What the task asks: Extract the passage of the December 2010 post from "illustration by Raphael" up to and including "needs more pictures.", word for word.

Text shown:
-------

Month: December 2010

  • Another morning, another few hours of procrastination.


    illustration by Raphael Vicenzi

    I ought to be working one of the two pieces I've committed to writing - deadlines loom. Instead, I'm posting pictures on the internet... Because, you know, the internet needs more pictures.

    I'm also listening to the radio. A city counsellor is demanding an apology for an editorial discussing the perception that some universities are "too Asian."  (This was, in fact, the original title of the article, though it was ultimately renamed after numerous complaints.) This debate has been raging (inasmuch as Canadians are capable of that) since the article was published in early November. I finally went to read the thing and, as always, I am completely mystified. As far as I can tell, the most offensive thing about this piece is the editing: 

    "['Too Asian' is] a term being used in some U.S. academic circles to describe a phenomenon that’s become such a cause for concern to university admissions officers and high school guidance counsellors that several elite universities to the south have faced scandals in recent years over limiting Asian applicants and keeping the numbers of white students artificially high."

-------

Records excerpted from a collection

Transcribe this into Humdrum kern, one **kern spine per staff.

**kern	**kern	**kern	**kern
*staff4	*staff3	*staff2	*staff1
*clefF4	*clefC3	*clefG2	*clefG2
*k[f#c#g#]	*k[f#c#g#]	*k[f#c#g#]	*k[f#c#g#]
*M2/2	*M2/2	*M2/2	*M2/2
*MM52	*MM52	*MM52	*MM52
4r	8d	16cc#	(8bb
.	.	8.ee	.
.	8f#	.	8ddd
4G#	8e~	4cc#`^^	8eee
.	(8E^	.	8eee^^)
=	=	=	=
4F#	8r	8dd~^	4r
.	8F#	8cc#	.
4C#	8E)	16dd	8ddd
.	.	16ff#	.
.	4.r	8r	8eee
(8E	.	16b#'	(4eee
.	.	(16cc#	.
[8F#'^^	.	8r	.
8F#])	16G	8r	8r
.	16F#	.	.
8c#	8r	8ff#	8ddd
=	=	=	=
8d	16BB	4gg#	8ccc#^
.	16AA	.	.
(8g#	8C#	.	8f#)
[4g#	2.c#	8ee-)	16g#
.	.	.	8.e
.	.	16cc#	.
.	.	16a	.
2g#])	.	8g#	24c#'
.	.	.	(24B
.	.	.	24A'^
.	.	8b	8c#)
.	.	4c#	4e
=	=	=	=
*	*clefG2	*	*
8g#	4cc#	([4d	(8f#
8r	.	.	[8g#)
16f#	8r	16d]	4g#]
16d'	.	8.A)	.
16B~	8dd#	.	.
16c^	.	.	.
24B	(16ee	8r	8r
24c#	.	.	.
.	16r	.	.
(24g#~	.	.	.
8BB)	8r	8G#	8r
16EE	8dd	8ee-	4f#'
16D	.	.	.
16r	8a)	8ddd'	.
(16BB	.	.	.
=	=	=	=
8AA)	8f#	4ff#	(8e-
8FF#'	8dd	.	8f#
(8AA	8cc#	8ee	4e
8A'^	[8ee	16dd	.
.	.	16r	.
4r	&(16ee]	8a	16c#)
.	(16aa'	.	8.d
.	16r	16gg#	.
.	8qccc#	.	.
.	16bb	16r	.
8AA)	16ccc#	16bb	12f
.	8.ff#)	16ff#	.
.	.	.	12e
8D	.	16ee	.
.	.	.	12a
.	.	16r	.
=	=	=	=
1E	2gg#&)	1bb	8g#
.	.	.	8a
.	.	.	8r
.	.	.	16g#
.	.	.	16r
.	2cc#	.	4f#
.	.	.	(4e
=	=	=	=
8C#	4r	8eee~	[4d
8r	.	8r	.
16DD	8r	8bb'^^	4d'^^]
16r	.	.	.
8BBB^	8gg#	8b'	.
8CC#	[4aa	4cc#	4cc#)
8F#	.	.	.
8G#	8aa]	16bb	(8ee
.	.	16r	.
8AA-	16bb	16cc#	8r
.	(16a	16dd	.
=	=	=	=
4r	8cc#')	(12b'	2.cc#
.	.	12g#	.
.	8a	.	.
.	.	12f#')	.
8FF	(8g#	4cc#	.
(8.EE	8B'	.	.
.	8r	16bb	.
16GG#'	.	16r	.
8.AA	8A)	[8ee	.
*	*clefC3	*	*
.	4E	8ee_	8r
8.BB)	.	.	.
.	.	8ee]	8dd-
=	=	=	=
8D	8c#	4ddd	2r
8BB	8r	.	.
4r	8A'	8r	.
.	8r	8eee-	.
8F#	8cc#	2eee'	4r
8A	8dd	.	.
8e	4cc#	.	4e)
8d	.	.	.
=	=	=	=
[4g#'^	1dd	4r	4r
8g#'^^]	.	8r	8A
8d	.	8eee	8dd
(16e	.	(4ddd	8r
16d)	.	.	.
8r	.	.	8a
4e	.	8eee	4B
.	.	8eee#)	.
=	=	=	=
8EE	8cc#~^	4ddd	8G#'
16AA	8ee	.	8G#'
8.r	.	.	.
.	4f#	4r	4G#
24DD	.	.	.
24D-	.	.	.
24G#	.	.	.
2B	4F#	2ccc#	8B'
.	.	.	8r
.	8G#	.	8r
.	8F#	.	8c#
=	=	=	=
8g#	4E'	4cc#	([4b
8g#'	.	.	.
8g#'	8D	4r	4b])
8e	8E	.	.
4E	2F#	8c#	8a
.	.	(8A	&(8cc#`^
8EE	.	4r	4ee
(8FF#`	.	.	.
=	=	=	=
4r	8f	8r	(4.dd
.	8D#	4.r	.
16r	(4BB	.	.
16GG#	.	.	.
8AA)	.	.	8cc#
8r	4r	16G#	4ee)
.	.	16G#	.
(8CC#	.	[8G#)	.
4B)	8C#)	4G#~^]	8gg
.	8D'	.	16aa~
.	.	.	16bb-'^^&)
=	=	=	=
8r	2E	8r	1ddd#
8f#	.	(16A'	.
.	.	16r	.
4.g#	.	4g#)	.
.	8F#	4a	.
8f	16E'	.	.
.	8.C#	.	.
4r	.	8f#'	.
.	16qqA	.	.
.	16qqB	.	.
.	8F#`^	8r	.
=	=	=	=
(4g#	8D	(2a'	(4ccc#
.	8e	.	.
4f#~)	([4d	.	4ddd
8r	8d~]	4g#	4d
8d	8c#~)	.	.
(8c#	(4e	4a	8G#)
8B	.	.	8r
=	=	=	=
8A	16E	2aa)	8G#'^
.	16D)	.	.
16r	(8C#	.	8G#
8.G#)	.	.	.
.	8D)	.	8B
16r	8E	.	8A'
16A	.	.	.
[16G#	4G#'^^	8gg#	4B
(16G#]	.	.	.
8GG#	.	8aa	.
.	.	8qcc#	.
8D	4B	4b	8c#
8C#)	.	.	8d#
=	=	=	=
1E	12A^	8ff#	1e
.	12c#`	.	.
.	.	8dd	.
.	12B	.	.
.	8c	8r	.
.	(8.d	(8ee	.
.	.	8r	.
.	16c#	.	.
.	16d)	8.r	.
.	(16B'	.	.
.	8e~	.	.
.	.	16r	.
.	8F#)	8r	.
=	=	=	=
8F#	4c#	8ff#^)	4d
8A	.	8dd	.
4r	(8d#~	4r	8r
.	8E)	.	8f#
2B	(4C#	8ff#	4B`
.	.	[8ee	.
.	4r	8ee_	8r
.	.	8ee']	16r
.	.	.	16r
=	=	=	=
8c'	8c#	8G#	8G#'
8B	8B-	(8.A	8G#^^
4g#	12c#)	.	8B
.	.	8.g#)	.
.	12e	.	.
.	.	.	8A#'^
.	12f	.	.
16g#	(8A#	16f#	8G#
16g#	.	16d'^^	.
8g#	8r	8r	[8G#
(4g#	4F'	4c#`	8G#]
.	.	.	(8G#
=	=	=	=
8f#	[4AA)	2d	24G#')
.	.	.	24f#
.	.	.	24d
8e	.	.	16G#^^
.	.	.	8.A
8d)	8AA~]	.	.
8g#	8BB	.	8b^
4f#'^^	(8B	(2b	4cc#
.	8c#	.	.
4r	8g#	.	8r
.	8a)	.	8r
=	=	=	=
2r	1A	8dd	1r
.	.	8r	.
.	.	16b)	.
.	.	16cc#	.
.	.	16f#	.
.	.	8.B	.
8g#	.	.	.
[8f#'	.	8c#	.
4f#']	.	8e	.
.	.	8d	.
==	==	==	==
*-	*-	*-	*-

-------

Task result:
illustration by Raphael Vicenzi

    I ought to be working one of the two pieces I've committed to writing - deadlines loom. Instead, I'm posting pictures on the internet... Because, you know, the internet needs more pictures.